War Pony seems to be a good example of filmmaking that – at least to this distant reviewer – respects indigenous culture and allows communities to portray their own stories.
Multiple deprivations stack up against the Native American communities living in the Pine Ridge Reservation in South Dakota. High levels of infant mortality, teen suicide and death by diabetes. Widespread drug and alcohol misuse and dependency. Low levels of employment. A very low average life expectancy. War Pony adds sexual exploitation to that litany of poverty with a plot thread about young girls being trafficked out and in of the reservation to satisfy the sexual desires of a businessman nearby.If War Pony’s reason for being made is to raise awareness of a part of north America that has been overlooked by storytellers and the federal government, then debut directors Gina Gammell and Riley Keough, along with additional screenwriters Franklin Sioux Bob and Bill Reddy, have done a good job depicting the poverty and life experiences in a fiction that doubles for documentary.

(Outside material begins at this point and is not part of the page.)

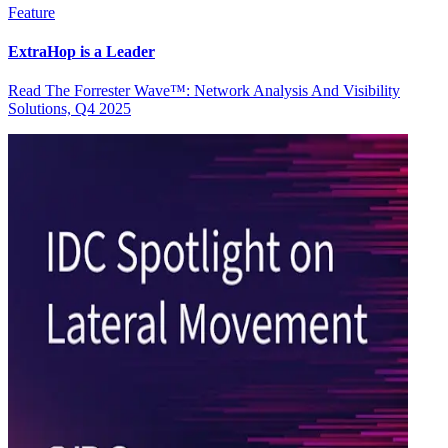
Feature
ExtraHop is a Leader
Read The Forrester Wave™: Network Analysis And Visibility
Solutions, Q4 2025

However, other than a tokenistic smash and grab of a white turkey farmer’s property in an act of revenge, there’s little sense of anger depicted on screen or instilled in the hearts and minds of cinemagoing audiences to accompany the authenticity of the portrayal. The conclusion ends up being remarkably ‘meh’ considering the systemic poverty that should be a national scandal.
It’s a really well-crafted film that bodes well for Gammell and Keough’s future projects as directors. However, much like the bison/buffalo that periodically appears to the two protagonists, War Pony never quite begins to paw the ground with its forefeet, stirring up a cloud of dust, before starting to charge at its aggressor.
War Pony is being screened at the Queen’s Film Theatre until Thursday 15 June.